We are getting eerily close to the famous “Liar’s Paradox”. Consider the assertion (in natural language) “This sentence is false.” If we accept it as true, then it must actually be false, and vice versa — a contradiction either way, and so there is no coherent way to assign a truth value to that assertion. Of course in classical logic, a well formed statement must have a truth value (in the natural numbers), and so that must mean that this kind of self-reference isn’t allowed in logic, right?

Not exactly. Given any formula $\theta(x)$, there is a “self-referential” statement $\sigma$ which is true if and only if $\theta(\lceil \sigma \rceil)$ is true (this result is known alternatively as the “Diagonal Lemma” or “Fixed Point Lemma”). That is, $\sigma$ asserts that $\sigma$ has the property defined by $\theta(x)$. So for example, if $\theta(x)$ is the formula that says “There is no proof from the axioms of arithmetic of the formula coded by $x$“, then $\sigma$ would be true if and only if there is no proof of it! In other words, $\sigma$ is, essentially, the assertion “This sentence is not provable.” (This result is well-known as one of Gödel’s incompleteness theorems.)

So if self-reference isn’t the problem with formalizing the Liar’s Paradox, what exactly is that problem? “This sentence is not provable” can be formalized– but “This sentence is false” cannot?
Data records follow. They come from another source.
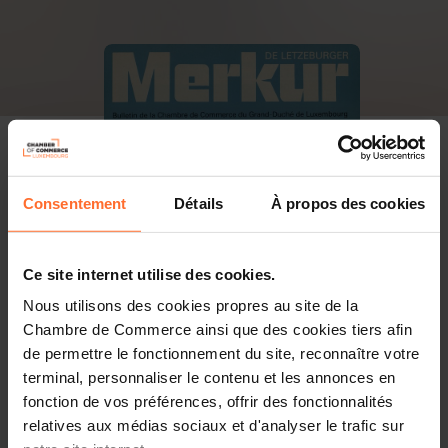
Consentement
Détails
À propos des cookies
Ce site internet utilise des cookies.
Nous utilisons des cookies propres au site de la
Chambre de Commerce ainsi que des cookies tiers afin
de permettre le fonctionnement du site, reconnaître votre
terminal, personnaliser le contenu et les annonces en
fonction de vos préférences, offrir des fonctionnalités
relatives aux médias sociaux et d'analyser le trafic sur
PDF, 20.9 MB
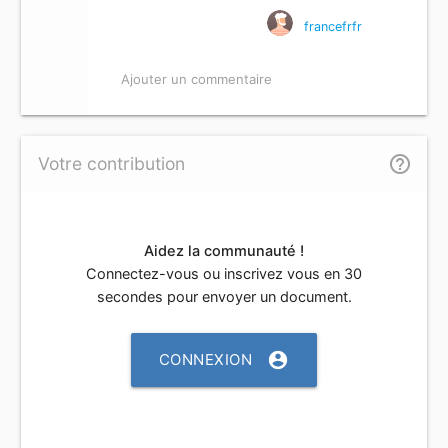
francefrfr
Ajouter un commentaire
help_outline
Votre contribution
Aidez la communauté !
Connectez-vous ou inscrivez vous en 30
secondes pour envoyer un document.
account_circle
CONNEXION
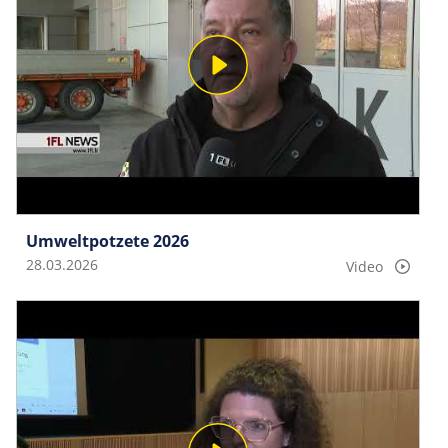
Umweltpotzete 2026
28.03.2026
Video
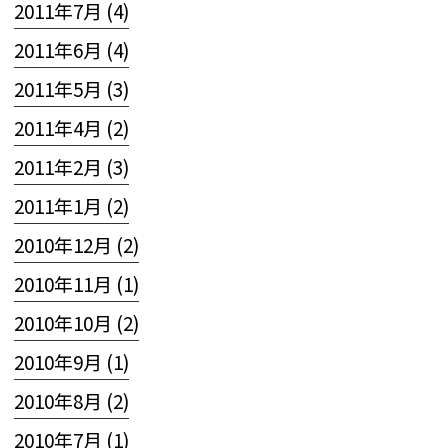
2011年7月 (4)
2011年6月 (4)
2011年5月 (3)
2011年4月 (2)
2011年2月 (3)
2011年1月 (2)
2010年12月 (2)
2010年11月 (1)
2010年10月 (2)
2010年9月 (1)
2010年8月 (2)
2010年7月 (1)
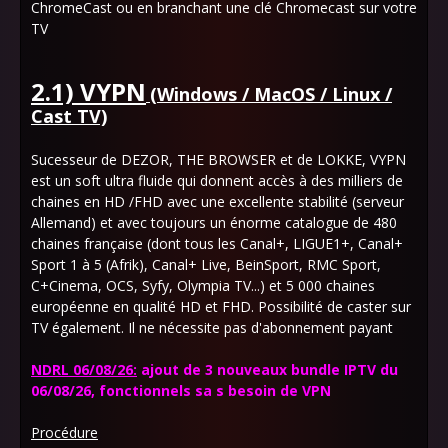
ChromeCast ou en branchant une clé Chromecast sur votre
TV
2.1) VYPN
(Windows / MacOS / Linux /
Cast TV)
Sucesseur de DEZOR, THE BROWSER et de LOKKE, VYPN
est un soft ultra fluide qui donnent accès à des milliers de
chaines en HD /FHD avec une excellente stabilité (serveur
Allemand) et avec toujours un énorme catalogue de 480
chaines française (dont tous les Canal+, LIGUE1+, Canal+
Sport 1 à 5 (Afrik), Canal+ Live, BeinSport, RMC Sport,
C+Cinema, OCS, Syfy, Olympia TV...) et 5 000 chaines
européenne en qualité HD et FHD. Possibilité de caster sur
TV également. Il ne nécessite pas d'abonnement payant
NDRL 06/08/26:
ajout de 3 nouveaux bundle IPTV du
06/08/26, fonctionnels sa s besoin de VPN
Procédure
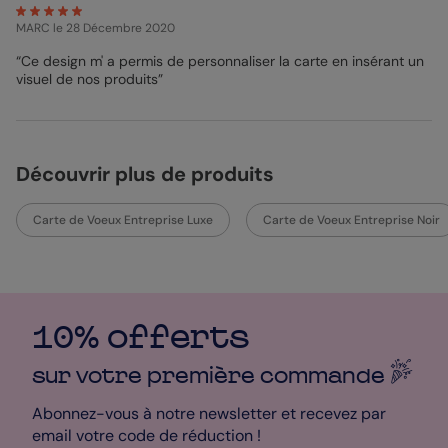
MARC
le 28 Décembre 2020
“Ce design m' a permis de personnaliser la carte en insérant un
visuel de nos produits”
Découvrir plus de produits
Carte de Voeux Entreprise Luxe
Carte de Voeux Entreprise Noir
10% offerts
sur votre première
commande
Abonnez-vous à notre newsletter et recevez par
email votre code de réduction !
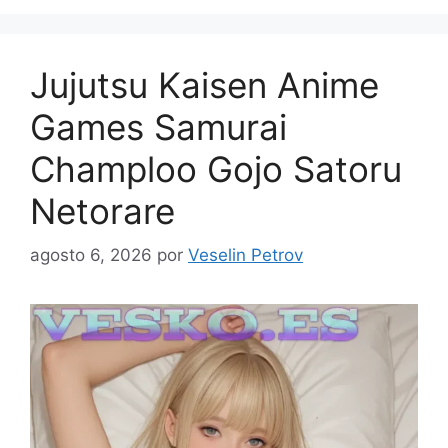
Jujutsu Kaisen Anime
Games Samurai
Champloo Gojo Satoru
Netorare
agosto 6, 2026
por
Veselin Petrov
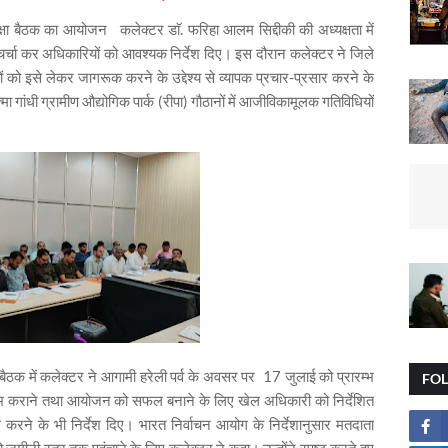
ा बैठक का आयोजन कलेक्टर डाॅ. फरिहा आलम सिद्दीकी की अध्यक्षता में
र चर्चा कर अधिकारियों को आवश्यक निर्देश दिए। इस दौरान कलेक्टर ने जिले
णों को इसे लेकर जागरूक करने के उद्देश्य से व्यापक प्रचार-प्रसार करने के
 गांधी ग्रामीण औद्योगिक पार्क (रीपा) गौठानों में आजीविकामूलक गतिविधियों
 बैठक में कलेक्टर ने आगामी हरेली पर्व के अवसर पर
17 जुलाई को प्रारम्भ
FO
ारम्भ कराने तथा आयोजन को सफल बनाने के लिए खेल अधिकारी को निर्देशित
करने के भी निर्देश दिए। भारत निर्वाचन आयोग के निर्देशानुसार मतदाता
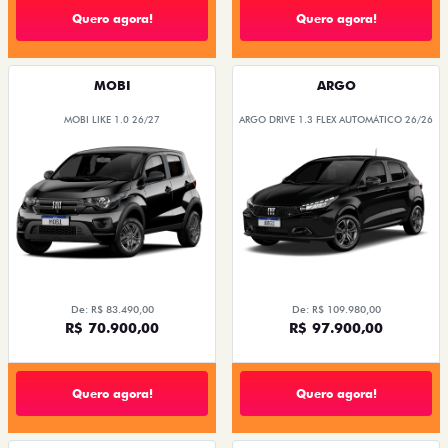
Quero agora!
Quero agora!
MOBI
ARGO
MOBI LIKE 1.0 26/27
ARGO DRIVE 1.3 FLEX AUTOMÁTICO 26/26
De: R$ 83.490,00
De: R$ 109.980,00
R$ 70.900,00
R$ 97.900,00
Quero agora!
Quero agora!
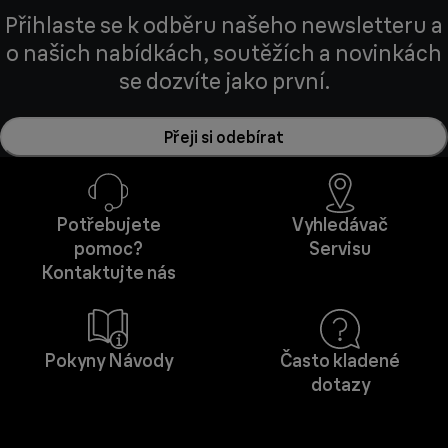
Přihlaste se k odběru našeho newsletteru a
o našich nabídkách, soutěžích a novinkách
se dozvíte jako první.
Přeji si odebírat
Potřebujete
Vyhledávač
pomoc?
Servisu
Kontaktujte nás
Pokyny Návody
Často kladené
dotazy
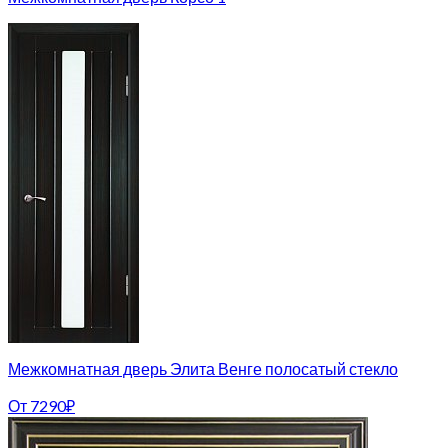
Межкомнатная дверь Элита Венге полосатый стекло
От
7290
₽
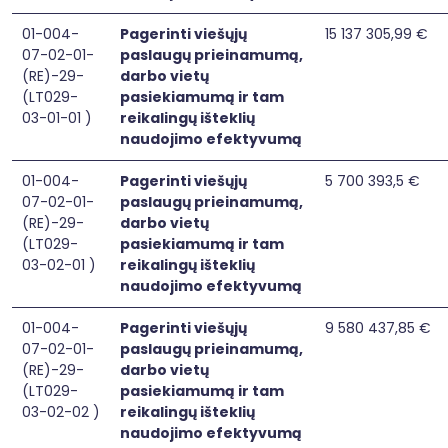
01-004-
Pagerinti viešųjų
15 137 305,99 €
07-02-01-
paslaugų prieinamumą,
(RE)-29-
darbo vietų
(LT029-
pasiekiamumą ir tam
03-01-01 )
reikalingų išteklių
naudojimo efektyvumą
01-004-
Pagerinti viešųjų
5 700 393,5 €
07-02-01-
paslaugų prieinamumą,
(RE)-29-
darbo vietų
(LT029-
pasiekiamumą ir tam
03-02-01 )
reikalingų išteklių
naudojimo efektyvumą
01-004-
Pagerinti viešųjų
9 580 437,85 €
07-02-01-
paslaugų prieinamumą,
(RE)-29-
darbo vietų
(LT029-
pasiekiamumą ir tam
03-02-02 )
reikalingų išteklių
naudojimo efektyvumą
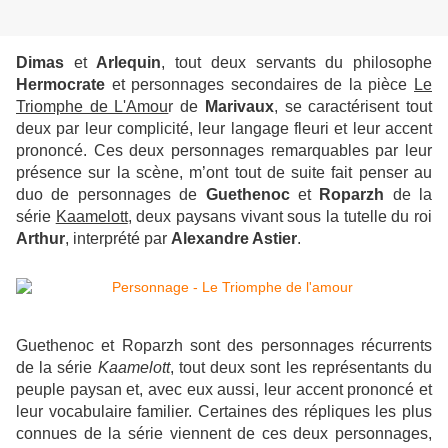
Dimas
et
Arlequin
, tout deux servants du philosophe
Hermocrate
et personnages secondaires de la pièce
Le
Triomphe de L'Amou
r de
Marivaux
, se caractérisent tout
deux par leur complicité, leur langage fleuri et leur accent
prononcé. Ces deux personnages remarquables par leur
présence sur la scène, m’ont tout de suite fait penser au
duo de personnages de
Guethenoc
et
Roparzh
de la
série
Kaamelott
, deux paysans vivant sous la tutelle du roi
Arthur
, interprété par
Alexandre Astier
.
Guethenoc et Roparzh sont des personnages récurrents
de la série
Kaamelott
, tout deux sont les représentants du
peuple paysan et, avec eux aussi, leur accent prononcé et
leur vocabulaire familier. Certaines des répliques les plus
connues de la série viennent de ces deux personnages,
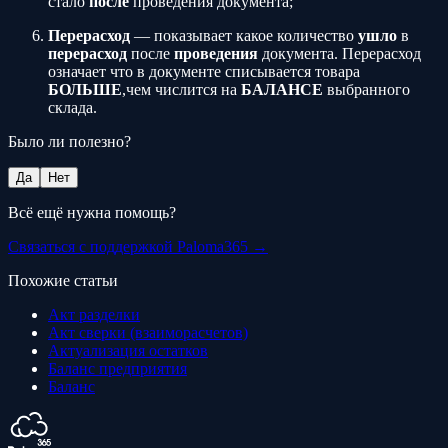
стало
после
проведения документа;
Перерасход
— показывает какое количество
ушло
в
перерасход
после
проведения
документа. Перерасход
означает что в документе списывается товара
БОЛЬШЕ
,чем числится на
БАЛАНСЕ
выбранного
склада.
Было ли полезно?
Да
Нет
Всё ещё нужна помощь?
Связаться с поддержкой Paloma365 →
Похожие статьи
Акт разделки
Акт сверки (взаиморасчетов)
Актуализация остатков
Баланс предприятия
Баланс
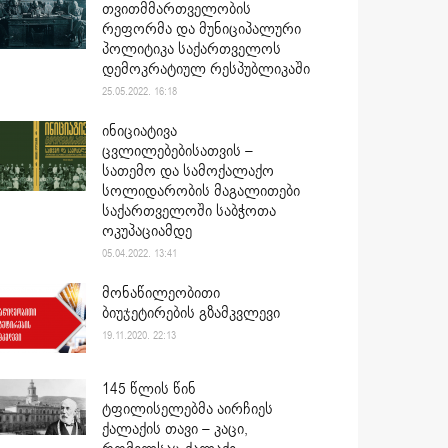
თვითმმართველობის
რეფორმა და მუნიციპალური
პოლიტიკა საქართველოს
დემოკრატიულ რესპუბლიკაში
25.05.2022. 16:18
ინიციატივა
ცვლილებებისათვის –
სათემო და სამოქალაქო
სოლიდარობის მაგალითები
საქართველოში საბჭოთა
ოკუპაციამდე
05.04.2022. 13:41
მონაწილეობითი
ბიუჯეტირების გზამკვლევი
19.11.2020. 22:13
145 წლის წინ
ტფილისელებმა აირჩიეს
ქალაქის თავი – კაცი,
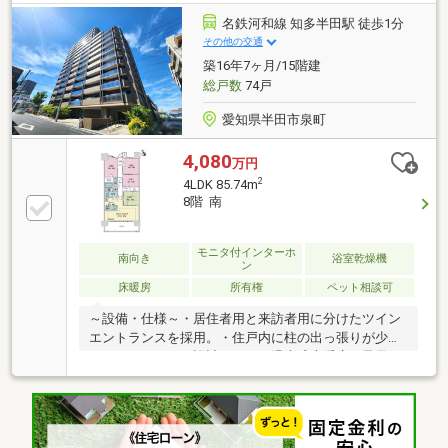
イント≫●スーパーまで徒歩２分で買い物便利●共長小
学校まで徒歩８分で通学安心●ドラッグストア等も徒
名鉄河和線 知多半田駅 徒歩1分
歩１０分圏内 ＊駅周辺ならではの充実した利便性。ス
その他の交通
ーパーが徒歩２分と目とはなの先にあり、小学校も近
築16年7ヶ月/15階建
く、子育て世帯にも暮らしやすい好立地です。
総戸数
74戸
愛知県半田市泉町
4,080
万円
2
4LDK 85.74m
8階 南
モニタ付インターホ
南向き
浴室乾燥機
ン
床暖房
所有権
ペット相談可
～設備・仕様～・居住者用と来訪者用に分けたツイン
エントランスを採用。・住戸内に柱の出っ張りが少な
いアウトフレーム設計。・ガス温水式床暖房で足元か
らお部屋全体を温めます。・キッチンはライオンズオ
リジナルキッチンのL’s KITCHENを採用。・洗面化粧台
はKi-Le-i DRESSERを採用。・リビングで遊ぶお子様を
見守りながらお料理ができる対面式キッチン。・浴室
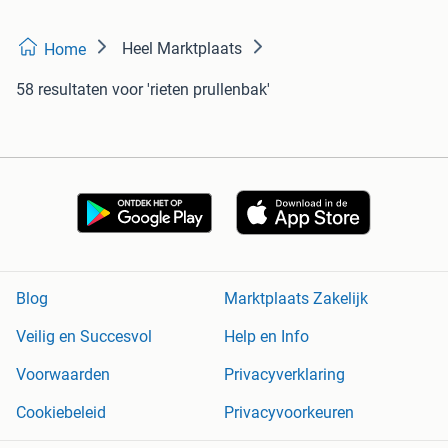
Heel Marktplaats
Home
58 resultaten
voor 'rieten prullenbak'
Blog
Marktplaats Zakelijk
Veilig en Succesvol
Help en Info
Voorwaarden
Privacyverklaring
Cookiebeleid
Privacyvoorkeuren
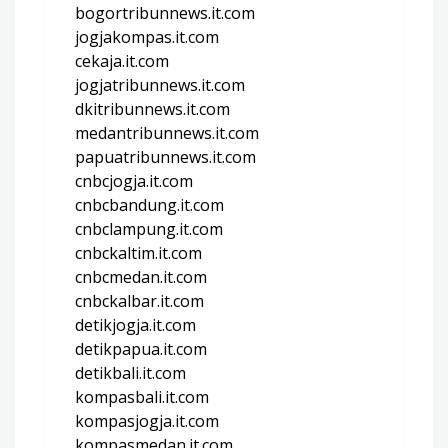
bogortribunnews.it.com
jogjakompas.it.com
cekaja.it.com
jogjatribunnews.it.com
dkitribunnews.it.com
medantribunnews.it.com
papuatribunnews.it.com
cnbcjogja.it.com
cnbcbandung.it.com
cnbclampung.it.com
cnbckaltim.it.com
cnbcmedan.it.com
cnbckalbar.it.com
detikjogja.it.com
detikpapua.it.com
detikbali.it.com
kompasbali.it.com
kompasjogja.it.com
kompasmedan.it.com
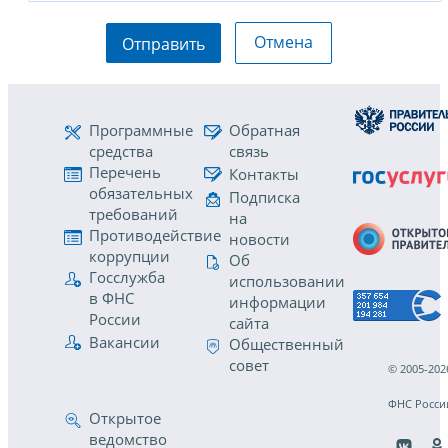
Отмена
Отправить
Программные
Обратная
средства
связь
Перечень
Контакты
обязательных
Подписка
требований
на
Противодействие
новости
коррупции
Об
Госслужба
использовании
в ФНС
информации
России
сайта
Вакансии
Общественный
совет
© 2005-202
ФНС Росси
Открытое
ведомство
The issue must be with the notion of truth itself. This is precisely what Tarski’s Undefinability Theorem states: there is no formula $\tau(x)$ such that, for any statement $\sigma$, $\sigma$ is true if and only if $\tau(\lceil \sigma \rceil)$ is true.

The proof is simple, given the “Diagonal Lemma”: suppose $\tau(x)$ defines truth. That is, it expresses “The statement coded by x is true”. Then its negation should express “The statement coded by x is false.” Apply the Diagonal Lemma and obtain a self-referential statement $\sigma$, which would express “This statement is false.” Then $\sigma$ is true if and only if it is false, which is a contradiction. Therefore there can be no formula $\tau(x)$!

I discussed this theorem in my Computability course last semester, with a more computability-theoretic proof. I hope to describe that proof in a future post.